Inspired_2write's avatar

At age 35 years old I had restarted my life over ,after an 11 year loveless marriage .
I took aptitude,interest,personality tests, and so on, to find out my capabilities etc
I upgraded to enable me to enter College and raise my children.
Although I did not finish College, it was enough to get me into Government jobs that sustained the next ten years.
After the economy tanked and all of us lost our positions due to Government restructuring I moved to a small Town and worked as a store clerk for the next 17 years!
In those years I was able to get my own apartment and took on various Community Positions and ran as a Candidate for Council and Mayor a few years later.
Both were eye opening experiences and I may try again in four years?
Now I am retired and have more time to do the things that evaded me in all those years of working jobs to make ends meet and pay down the debts.

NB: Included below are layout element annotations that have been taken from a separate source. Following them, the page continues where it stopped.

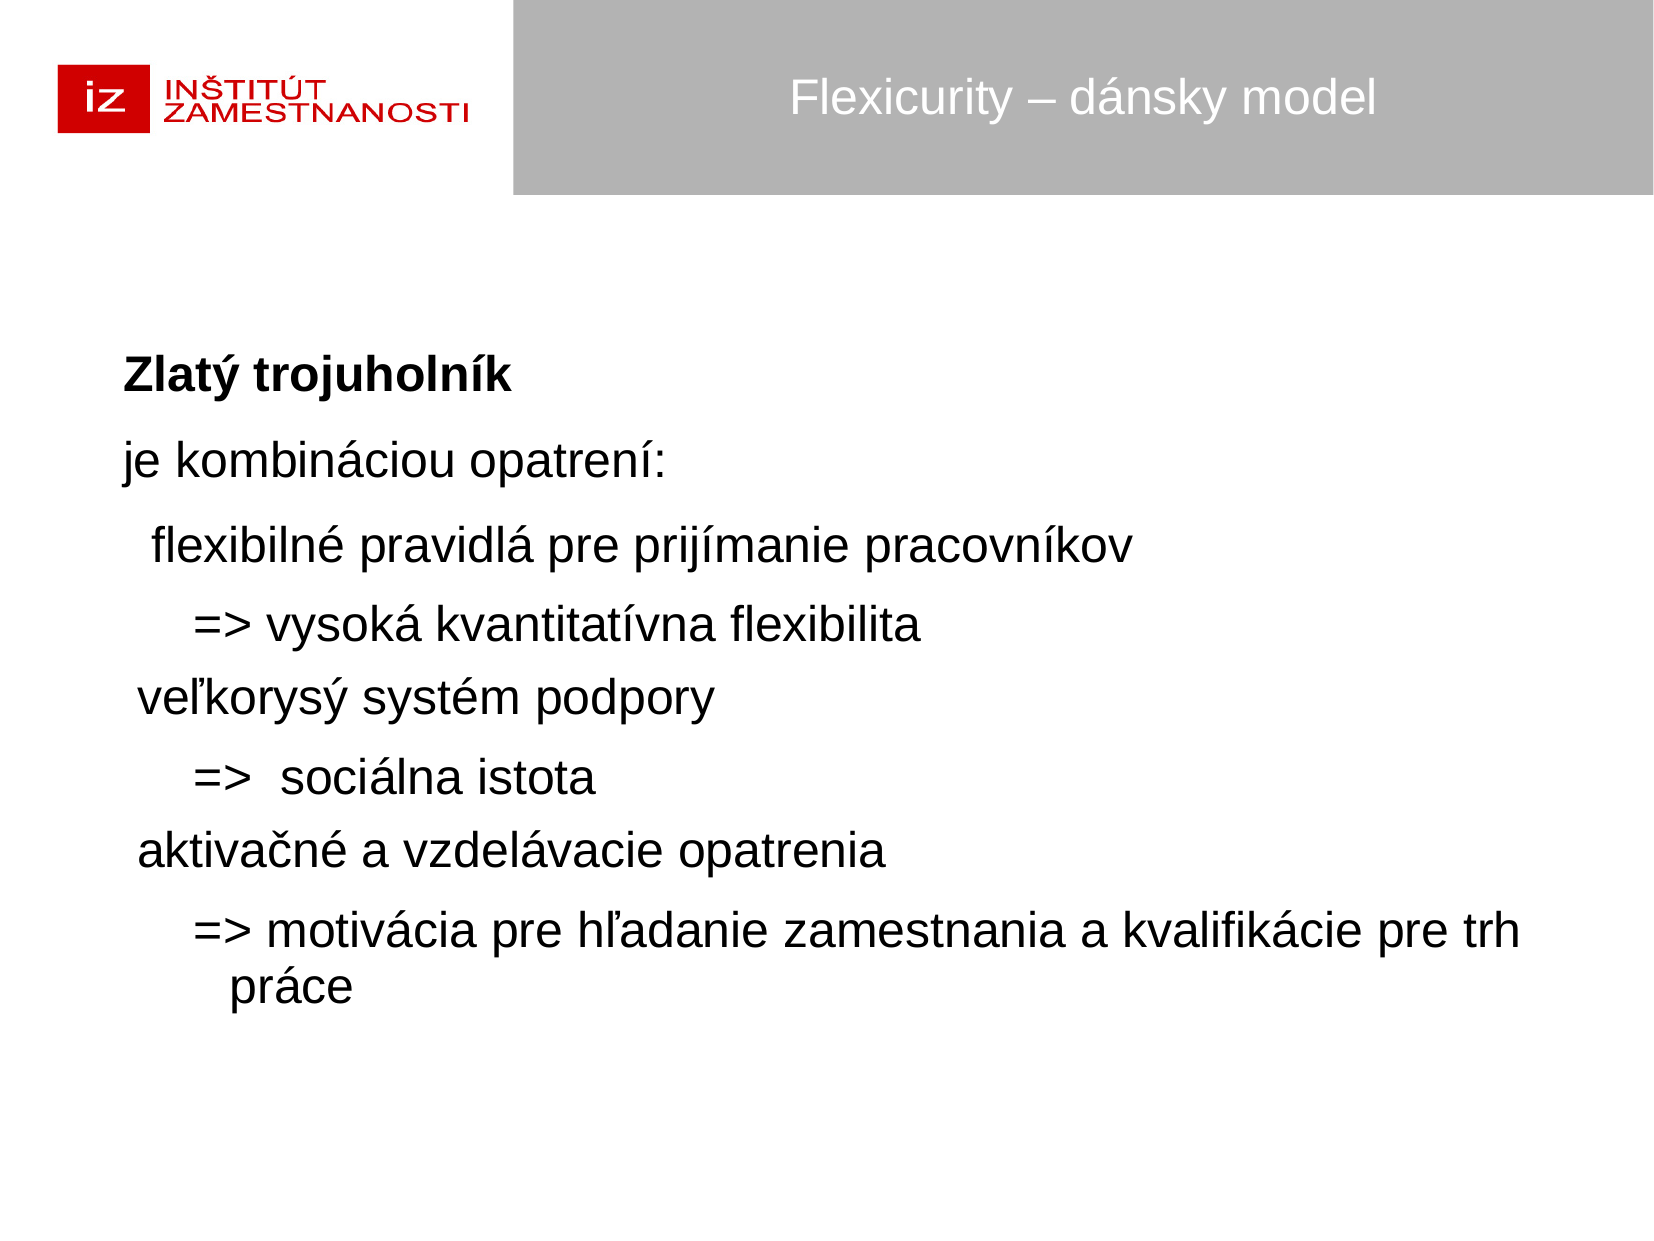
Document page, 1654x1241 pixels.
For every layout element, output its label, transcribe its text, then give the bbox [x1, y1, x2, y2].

list Zlatý trojuholník je kombináciou opatrení: flexibilné pravidlá pre prijímanie pracovníkov => vysoká kvantitatívna flexibilita veľkorysý systém podpory => sociálna istota aktivačné a vzdelávacie opatrenia => motivácia pre hľadanie zamestnania a kvalifikácie pre trh práce [123, 346, 1536, 1128]
text_box Flexicurity – dánsky model [513, 0, 1654, 195]
picture [6, 5, 513, 189]
text_box [0, 0, 1654, 196]
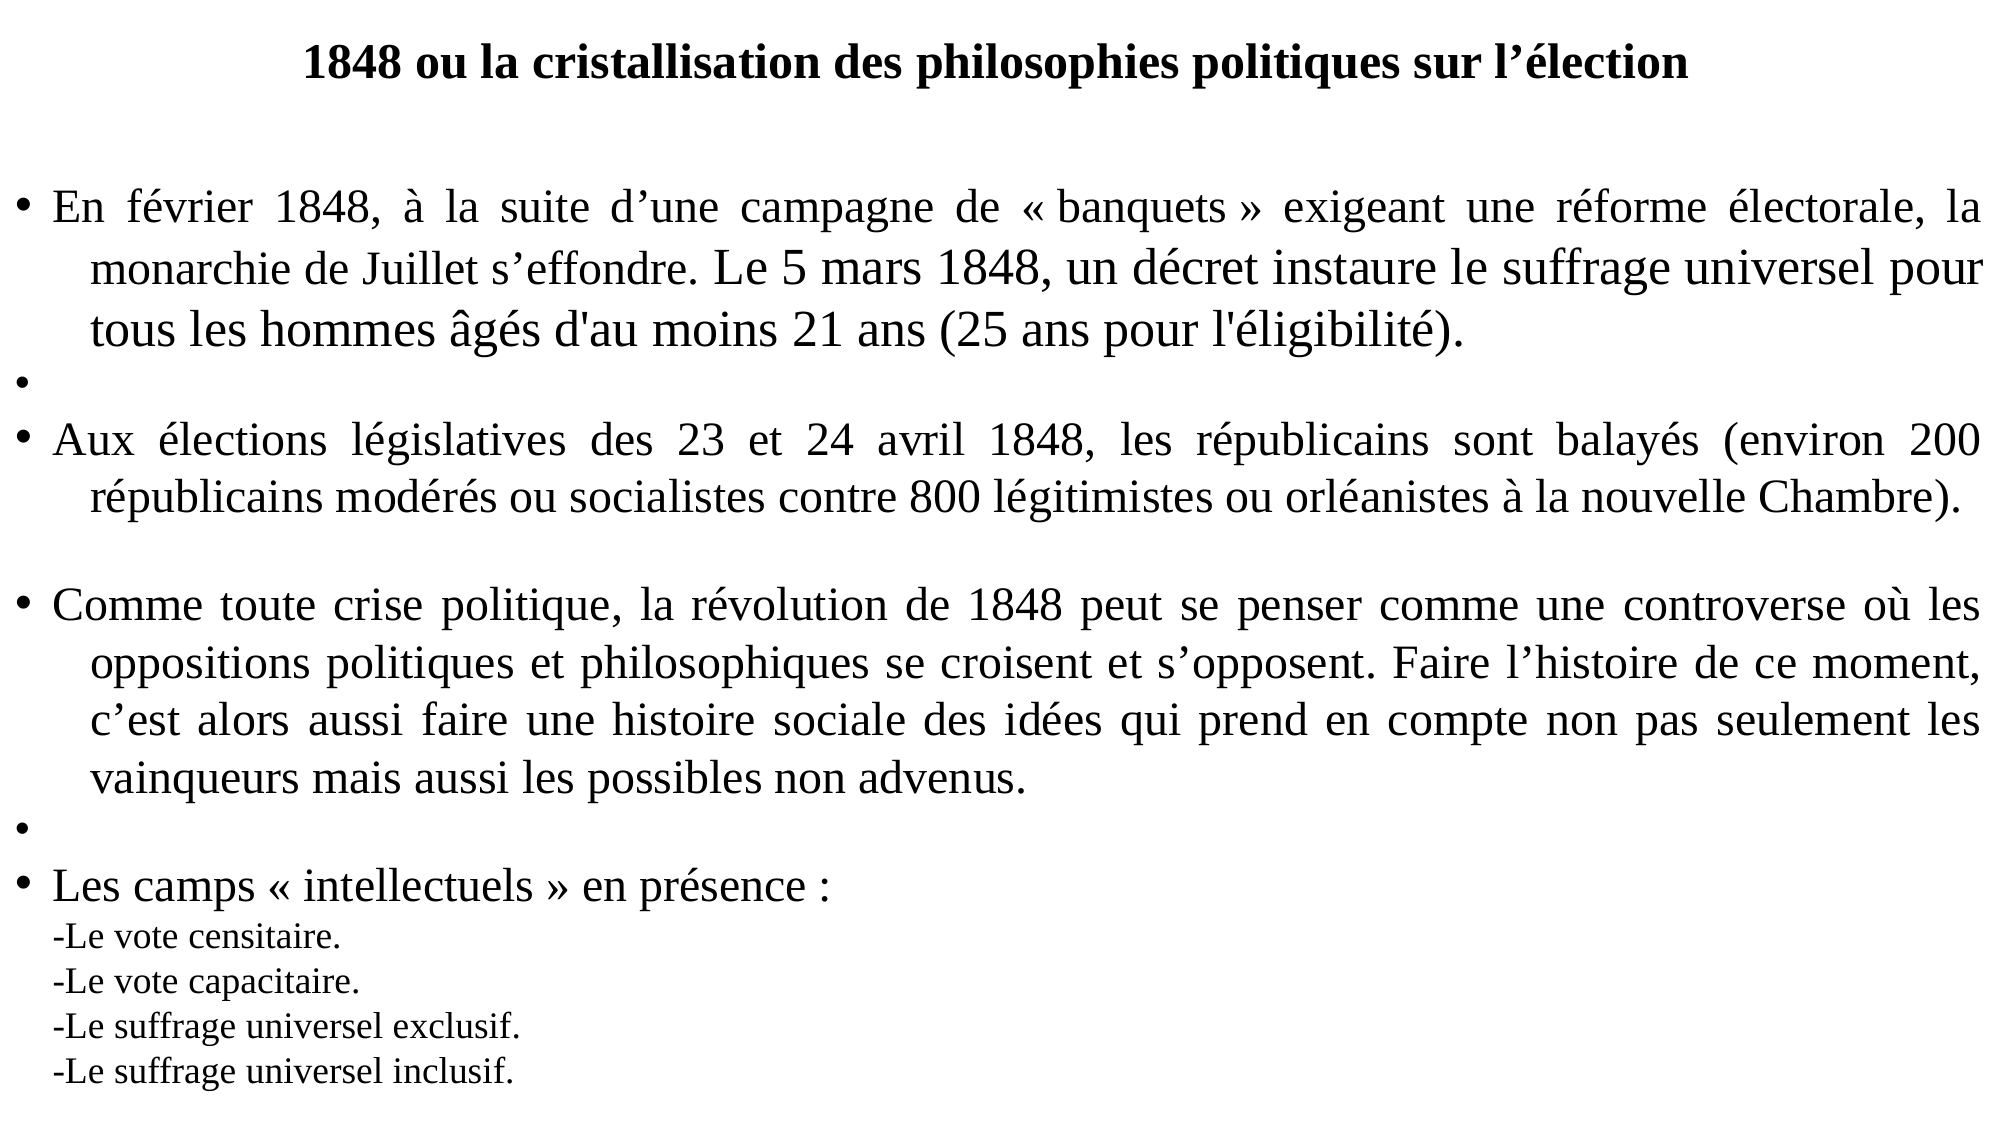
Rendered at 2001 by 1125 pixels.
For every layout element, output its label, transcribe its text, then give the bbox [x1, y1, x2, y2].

list En février 1848, à la suite d’une campagne de « banquets » exigeant une réforme électorale, la monarchie de Juillet s’effondre. Le 5 mars 1848, un décret instaure le suffrage universel pour tous les hommes âgés d'au moins 21 ans (25 ans pour l'éligibilité). Aux élections législatives des 23 et 24 avril 1848, les républicains sont balayés (environ 200 républicains modérés ou socialistes contre 800 légitimistes ou orléanistes à la nouvelle Chambre). Comme toute crise politique, la révolution de 1848 peut se penser comme une controverse où les oppositions politiques et philosophiques se croisent et s’opposent. Faire l’histoire de ce moment, c’est alors aussi faire une histoire sociale des idées qui prend en compte non pas seulement les vainqueurs mais aussi les possibles non advenus. Les camps « intellectuels » en présence : -Le vote censitaire. -Le vote capacitaire. -Le suffrage universel exclusif. -Le suffrage universel inclusif. [0, 167, 2000, 1125]
title 1848 ou la cristallisation des philosophies politiques sur l’élection [246, 0, 1747, 126]
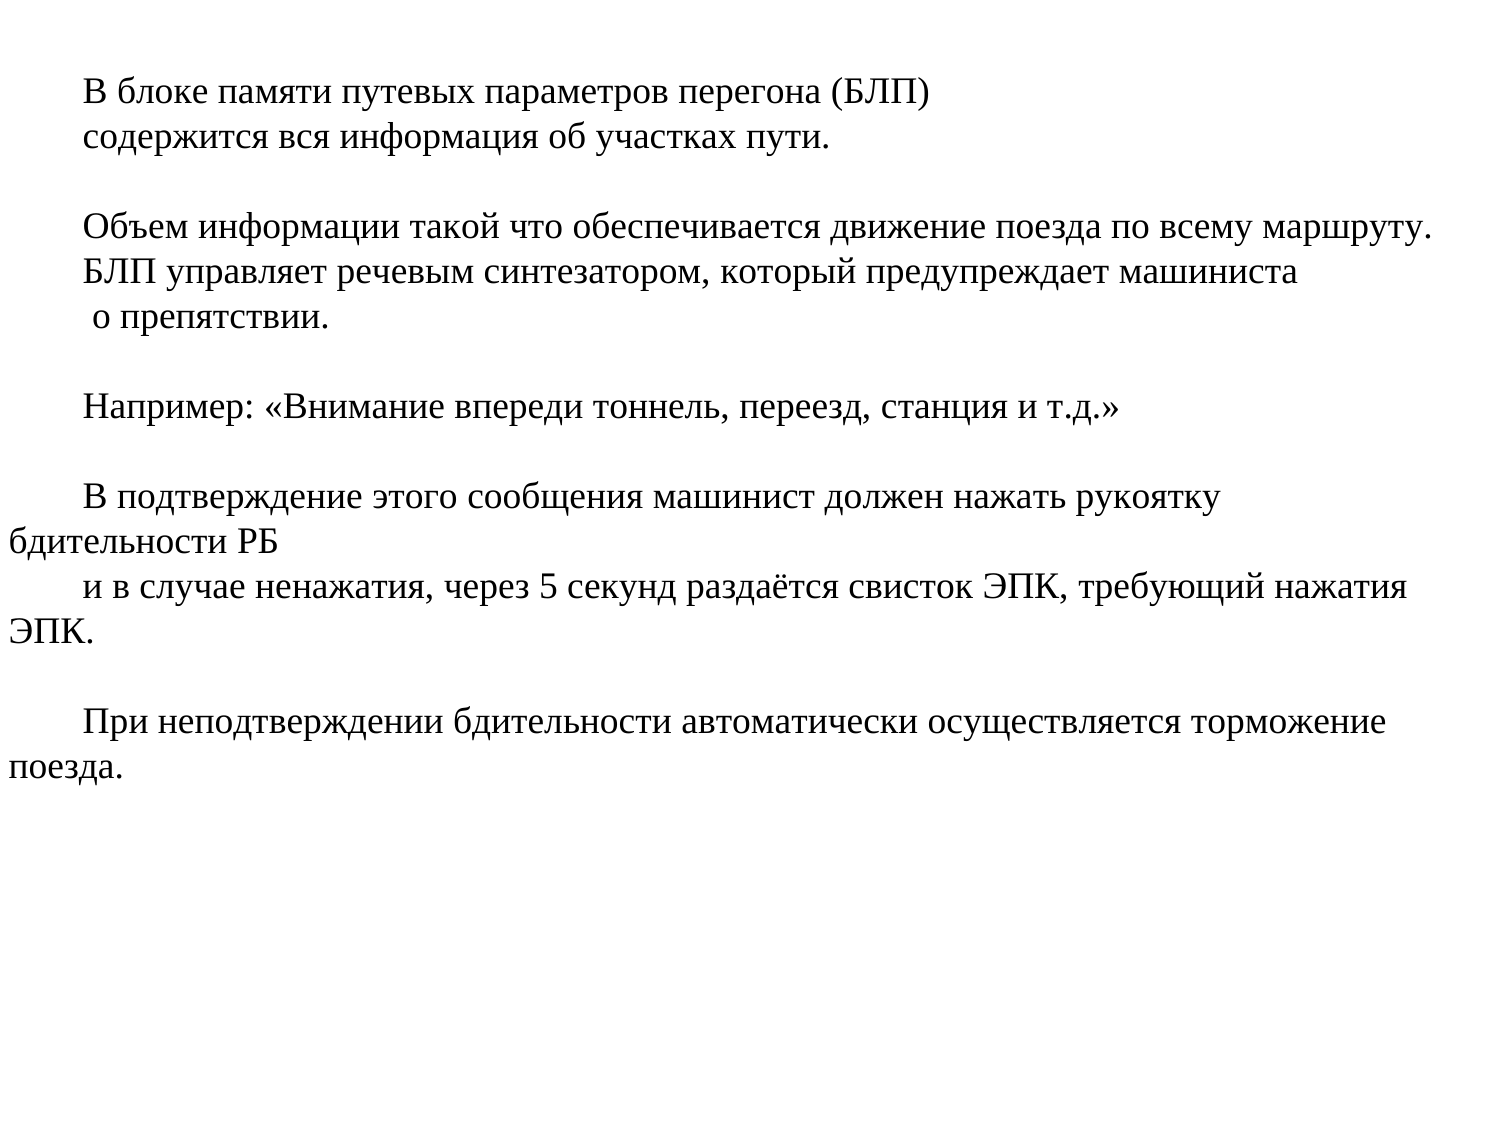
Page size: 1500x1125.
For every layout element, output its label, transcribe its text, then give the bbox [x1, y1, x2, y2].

text_box В блоке памяти путевых параметров перегона (БЛП) содержится вся информация об участках пути. Объем информации такой что обеспечивается движение поезда по всему маршруту. БЛП управляет речевым синтезатором, который предупреждает машиниста о препятствии. Например: «Внимание впереди тоннель, переезд, станция и т.д.» В подтверждение этого сообщения машинист должен нажать рукоятку бдительности РБ и в случае ненажатия, через 5 секунд раздаётся свисток ЭПК, требующий нажатия ЭПК. При неподтверждении бдительности автоматически осуществляется торможение поезда. [0, 125, 1456, 727]
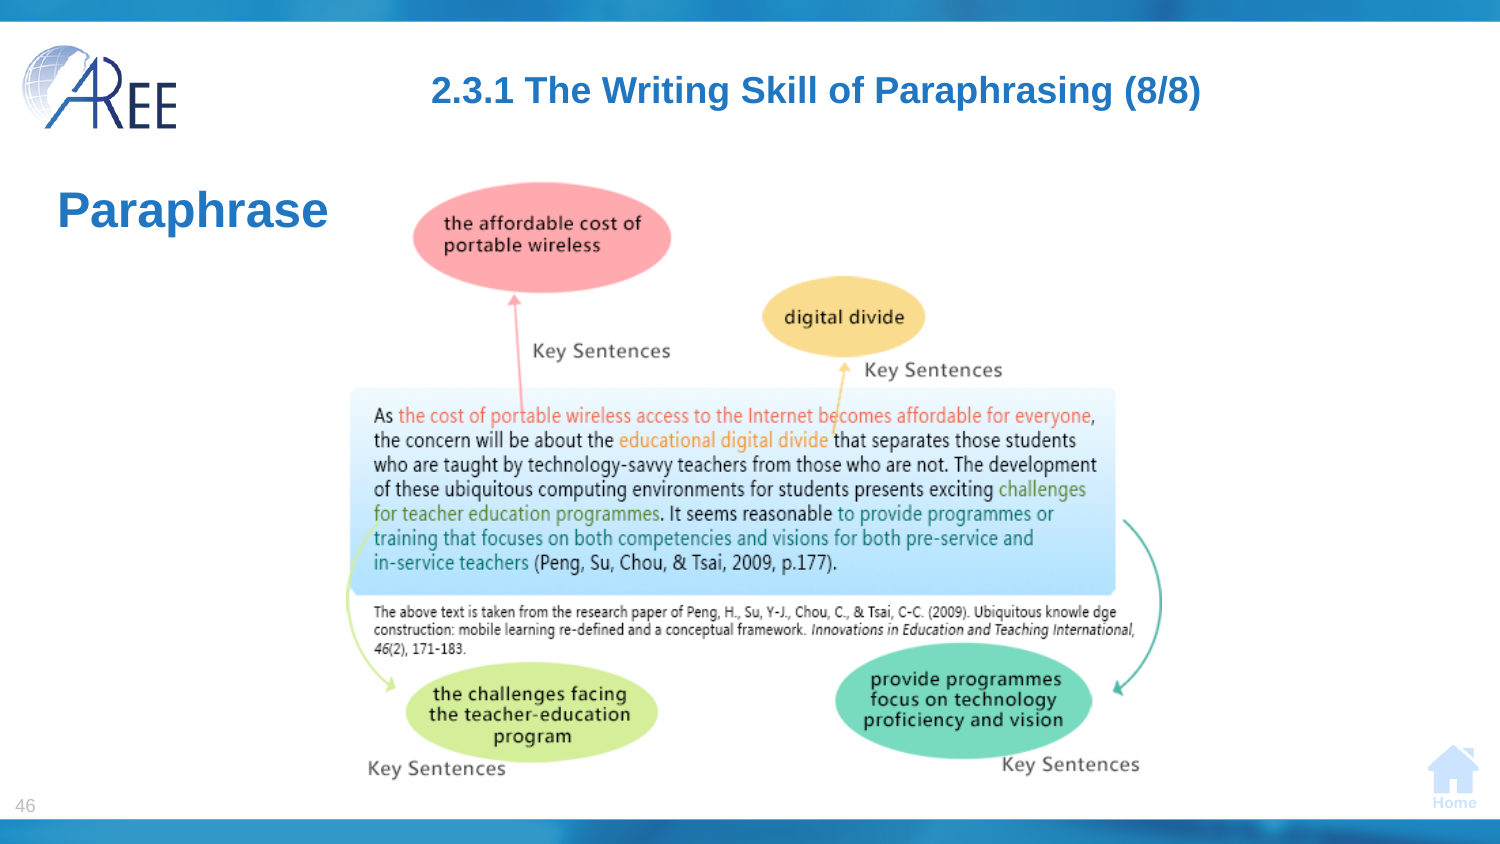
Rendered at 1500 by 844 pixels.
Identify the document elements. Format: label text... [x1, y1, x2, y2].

picture [346, 170, 1162, 783]
subtitle Paraphrase [42, 128, 1461, 268]
text_box 46 [0, 782, 338, 827]
title 2.3.1 The Writing Skill of Paraphrasing (8/8) [415, 63, 1466, 155]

At age 65 years old I am now free to choose options that were not afforded me when I was younger.
I have learned from mistakes and wrong people in my life experiences.
Now I am writing a book or screen play about it.
At around 40 years of age people tend to go the opposite way of their first 30 or forty years.
Hence the single person usually settles down and the married one tends to divorce.
( not always but more often than not).
Good Luck in reevaluating what is missing in your life now and what you must do to find your happiness.